→ ВЫБРАННЫЙ ОТРЫВОК
□ □ □
И все же… Но и на этот раз Наркис Матвеевич был тверд, когда Митя упрашивал купить ладно сделанного, настоящего деревянного конька. Отец ответил словами, не раз им говоренными:
— Ты сыт, одет, спишь в тепле, остальное — прихоти. Запомни это раз и навсегда.
Поп Наркис трезво понимал, в каком мире он живет, что среди бедности, слез и горя, тому, кто дерзнул взять на себя пастырскую, руководящую роль среди людей, нужно прежде научиться отказывать себе, воспитать в себе принципиальное, до слияния с собственным естеством отвращение к роскоши, избытку. Часто пьяненький дьячок Матвеич, получавший втрое меньше и пивший оттого, что нужда обступала и давила до душевной маяты, не укорялся его пастырем и начальником. Отец Наркис, человек самой строгой жизни, не бравший капли вина в рот, между тем относился к ослабшему Матвеичу понимающе и уважительно, не тыча перстом. Однажды он сказал Мите, проводившему с дьячком самые счастливые дни детства в лесах и горах: «Николай Матвеич — настоящий философ…»
«Как священник, отец, конечно, знал свой приход, как пять пальцев, особенно горе и бедность своей паствы, — писал Дмитрий Наркисович почти через полвека. — В нашем доме, как в центре, сосредотачивались все беды, напасти и страдания, с какими приходится иметь дело постоянно истинному пастырю. Эти постоянные разговоры о страданиях придавали общему складу нашей жизни немного печальный характер, а наша скромная обстановка казалась какой-то роскошью. Да, там, за стенами нашего дома, были и голодные сироты, и больные, и обиженные, и пьяные, и глубоко несчастные…»
У отца Наркиса слово проповедное, обращенное к духу и совести людей, утверждающему существование для всего рода человеческого возвышенной, чистой, безгрешной жизни и здесь, на земле, не расходилось так разительно с его же обиходными словами и повседневным делом, чтобы паства не верила пастырю, чтобы смеялась ехидно и презрительно каждый раз, завидев его на амвоне.
В сохранившихся бумагах Наркиса Матвеевича есть записи о лечении известных болезней, чаще поражающих простой люд: холера, грыжа, круп, чесотка, коклюш, лихорадка (или по-уральски: лихоманка)… Вот, например, выписка о злополучной холере, которая была хорошо известна всякому живущему в бедности и скученности: «Новгородские Губернские Ведомости довели до всеобщего сведения о действиях яичного белка, подтвержденных неоднократными опытами и сообщенных особами, заслуживающими доверия». Далее идет перечисление признаков болезни и рекомендация нового способа лечения.
Врачевание шло рядом с целительным словом и вместе с пастырем входило в каждый дом, где поселялся недуг телесный или упадок душевных сил. Разве мог, только сотворив горячую молитву, отец Наркис покинуть лачугу, где надрывался от кашля младенец, а мать не находила себе места. Надо дать и надежду, и средство.
Местное православное училище состояло из двух отделений — для мальчиков и девочек. Наркис Матвеевич преподавал в нем бесплатно Закон Божий, чтение и чистописание. Мальчикам полагалась еще арифметика, которой обучали их заводские служащие. Анна Семеновна в первый же год, как приехала в Висим, тоже учительствовала в этой школе, обучая девочек секретам рукоделия.
Однажды в Висим нагрянул с ревизией директор Екатеринбургской гимназии, он же инспектор народных школ по Зауралью Крупенин.
Ревизора умилило многолетнее подвижничество и бескорыстие местного священника на ниве просвещения, и он даже обещал взять его сыновей в гимназию на казенный кошт, но, к сожалению, Крупенин перевелся из Екатеринбурга.
Близкая по духу мужу, Анна Семеновна тянулась всегда быть вровень с ним и в отношениях к доступному ей внешнему миру, и, главное, конечно же, в заботе о детях, чтобы выросли они достойными во всех отношениях.
□ □ □
→ СОДЕРЖИМОЕ НАБОРА ДАННЫХ
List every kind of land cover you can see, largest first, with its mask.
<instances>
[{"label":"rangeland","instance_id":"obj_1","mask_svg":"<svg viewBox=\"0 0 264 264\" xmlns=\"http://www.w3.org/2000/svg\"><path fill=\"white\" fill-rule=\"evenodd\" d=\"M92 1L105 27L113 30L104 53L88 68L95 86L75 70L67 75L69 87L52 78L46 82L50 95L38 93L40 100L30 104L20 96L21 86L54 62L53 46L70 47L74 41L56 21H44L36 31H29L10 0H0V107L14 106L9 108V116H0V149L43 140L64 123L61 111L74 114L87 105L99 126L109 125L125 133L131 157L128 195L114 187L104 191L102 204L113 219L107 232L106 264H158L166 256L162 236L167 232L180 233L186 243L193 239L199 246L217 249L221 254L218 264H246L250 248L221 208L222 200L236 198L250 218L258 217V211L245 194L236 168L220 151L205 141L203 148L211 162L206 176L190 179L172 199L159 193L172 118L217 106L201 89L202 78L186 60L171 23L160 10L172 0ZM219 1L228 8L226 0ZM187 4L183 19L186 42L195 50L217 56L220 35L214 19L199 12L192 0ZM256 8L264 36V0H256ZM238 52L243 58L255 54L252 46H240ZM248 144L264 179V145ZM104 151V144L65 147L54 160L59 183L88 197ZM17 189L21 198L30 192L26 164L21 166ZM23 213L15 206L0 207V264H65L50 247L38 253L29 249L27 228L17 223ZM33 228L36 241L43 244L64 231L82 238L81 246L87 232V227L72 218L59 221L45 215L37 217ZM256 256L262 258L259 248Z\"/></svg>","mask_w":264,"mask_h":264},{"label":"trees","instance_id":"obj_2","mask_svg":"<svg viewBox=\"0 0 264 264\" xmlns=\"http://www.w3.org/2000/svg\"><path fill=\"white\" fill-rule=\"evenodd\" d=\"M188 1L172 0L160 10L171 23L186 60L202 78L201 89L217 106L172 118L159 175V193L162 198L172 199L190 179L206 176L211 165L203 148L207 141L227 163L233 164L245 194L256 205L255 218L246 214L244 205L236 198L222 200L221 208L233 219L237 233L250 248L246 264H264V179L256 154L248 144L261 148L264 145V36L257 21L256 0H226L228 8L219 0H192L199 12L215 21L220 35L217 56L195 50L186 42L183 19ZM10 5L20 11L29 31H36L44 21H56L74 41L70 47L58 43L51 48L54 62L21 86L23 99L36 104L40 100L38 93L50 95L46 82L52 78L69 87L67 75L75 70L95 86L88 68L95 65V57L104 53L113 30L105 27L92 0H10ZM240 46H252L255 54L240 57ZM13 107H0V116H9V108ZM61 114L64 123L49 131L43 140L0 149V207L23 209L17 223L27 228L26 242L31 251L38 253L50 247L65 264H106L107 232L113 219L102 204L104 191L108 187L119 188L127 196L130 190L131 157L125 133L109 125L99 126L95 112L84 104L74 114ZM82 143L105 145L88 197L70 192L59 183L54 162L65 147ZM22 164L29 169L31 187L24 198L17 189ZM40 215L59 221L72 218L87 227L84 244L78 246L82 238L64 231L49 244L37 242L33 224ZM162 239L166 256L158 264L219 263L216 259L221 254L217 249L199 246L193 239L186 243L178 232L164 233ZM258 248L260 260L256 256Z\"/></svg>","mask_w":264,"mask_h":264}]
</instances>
□ □ □
→ НАБОР ЗАДАНИЙ
1. Перепишите без изменений ту часть отрывка об отце Наркисе, которая начинается со слов «Местное православное училище» и заканчивается словами «перевелся из Екатеринбурга.».
2. Какие предметы Наркис Матвеевич бесплатно преподавал в местном православном училище, согласно отрывку об отце Наркисе?

→ ПРОНУМЕРОВАННЫЕ ОТВЕТЫ
1.
Местное православное училище состояло из двух отделений — для мальчиков и девочек. Наркис Матвеевич преподавал в нем бесплатно Закон Божий, чтение и чистописание. Мальчикам полагалась еще арифметика, которой обучали их заводские служащие. Анна Семеновна в первый же год, как приехала в Висим, тоже учительствовала в этой школе, обучая девочек секретам рукоделия.
Однажды в Висим нагрянул с ревизией директор Екатеринбургской гимназии, он же инспектор народных школ по Зауралью Крупенин.
Ревизора умилило многолетнее подвижничество и бескорыстие местного священника на ниве просвещения, и он даже обещал взять его сыновей в гимназию на казенный кошт, но, к сожалению, Крупенин перевелся из Екатеринбурга.

2. Закон Божий, чтение и чистописание.